Please comment +1 if this How to is important to you.

2 Likes

+1
It seems using the S3GlobReaderBatchKwargsGenerator will translate and s3:// path into s3a:// which messes up with spark being able to open file within the EMRFS context.
I might be doing something wrong, having documentation will uncover if it’s a bug or not

1 Like

+1
Just joined so I could +1 this! I’ve been playing with ge for a few weeks locally now. Good work so far, very impressed! I see a lot of potential to assist us with our data quality problems and the next step would be to try it on a bigger scale on our AWS instance.
Keep up the good work :+1:

2 Likes

I have been successully using it on EMR using this config running via spark-submit:

        datasources={
        "my_data_source": {
            "data_asset_type": {
                "class_name": "SparkDFDataset",
                "module_name": "great_expectations.dataset",
            },
            "spark_config": dict(pyspark.SparkConf().getAll()),
            "class_name": "SparkDFDatasource",
            "module_name": "great_expectations.datasource",
            "batch_kwargs_generators": {
                # Hive not yet supported https://github.com/great-expectations/great_expectations/pull/1811
                # "spark_sql_query": {
                #    "class_name": "QueryBatchKwargsGenerator",
                #    "queries": {"demographic_features": "SELECT * FROM data.dataseg"},
                # }
                "example": {
                    "class_name": "S3GlobReaderBatchKwargsGenerator",
                    "bucket": YOUR_BUCKET_LOCATION,
                    "assets": {
                        "example_asset": {
                            "prefix": "example_prefix/",
                            "regex_filter": ".*parquet",
                        }
                    },
                },
            },
        },
    },
1 Like

Also for reference, this is the up to date url with the most up to date docs:

https://docs.greatexpectations.io/en/latest/guides/how_to_guides/configuring_data_contexts/how_to_instantiate_a_data_context_on_an_emr_spark_cluster.html#how-to-instantiate-a-data-context-on-an-emr-spark-cluster

1 Like

Thank you @Dandandan! I just updated the link from the original post. Glad to hear it is working well for you!

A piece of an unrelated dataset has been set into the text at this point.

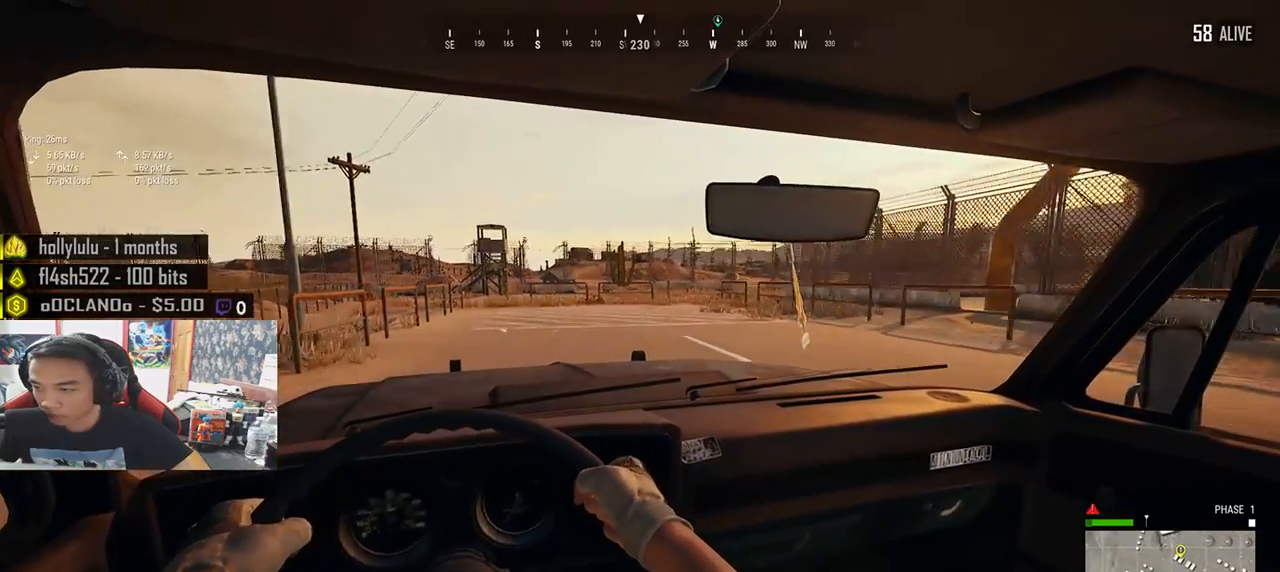
{"keys": [], "mouse": [], "events": [[67, "d", "down"], [133, "w", "up"], [217, "d", "up"]]}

When I try to run it in EMR using a notebook and try to create a context using the config similar to defined above. I am getting following error

context = BaseDataContext(project_config=project_config)

An error was encountered:
Invalid status code ‘400’ from http://ip.ec2.internal:8998/sessions/2/statements/4 with error payload: {“msg”:“requirement failed: Session isn’t active.”}

below is my dataContext config

project_config = DataContextConfig(
    config_version=2,
    plugins_directory=None,
    config_variables_file_path=None,
    datasources={
        "my_spark_datasource": {
            "data_asset_type": {
                "class_name": "SparkDFDataset",
                "module_name": "great_expectations.dataset",
            },
            "class_name": "SparkDFDatasource",
            "module_name": "great_expectations.datasource",
            "batch_kwargs_generators": {
                "example": {
                    "class_name": "S3GlobReaderBatchKwargsGenerator",
                    "bucket": "mybucket",
                    "assets": {
                        "example_asset": {
                            "prefix": "data/",
                            "regex_filter": ".*csv",
                        }
                    },
                },
            },
        }
    },
    stores={
        "expectations_S3_store": {
            "class_name": "ExpectationsStore",
            "store_backend": {
                "class_name": "TupleS3StoreBackend",
                "bucket": "mybucket",
                "prefix": "my_expectations_store_prefix",
            },
        },
        "validations_S3_store": {
            "class_name": "ValidationsStore",
            "store_backend": {
                "class_name": "TupleS3StoreBackend",
                "bucket": "mybucket",
                "prefix": "my_validations_store_prefix",
            },
        },
        "evaluation_parameter_store": {"class_name": "EvaluationParameterStore"},
    },
    expectations_store_name="expectations_S3_store",
    validations_store_name="validations_S3_store",
    evaluation_parameter_store_name="evaluation_parameter_store",
    data_docs_sites={
        "s3_site": {
            "class_name": "SiteBuilder",
            "store_backend": {
                "class_name": "TupleS3StoreBackend",
                "bucket":  "mybucket",
                "prefix":  "my_optional_data_docs_prefix",
            },
            "site_index_builder": {
                "class_name": "DefaultSiteIndexBuilder",
                "show_cta_footer": True,
            },
        }
    },
    validation_operators={
        "action_list_operator": {
            "class_name": "ActionListValidationOperator",
            "action_list": [
                {
                    "name": "store_validation_result",
                    "action": {"class_name": "StoreValidationResultAction"},
                },
                {
                    "name": "store_evaluation_params",
                    "action": {"class_name": "StoreEvaluationParametersAction"},
                },
                {
                    "name": "update_data_docs",
                    "action": {"class_name": "UpdateDataDocsAction"},
                },
            ],
        }
    },
    anonymous_usage_statistics={
        "enabled": True
    }
)

context = BaseDataContext(project_config=project_config)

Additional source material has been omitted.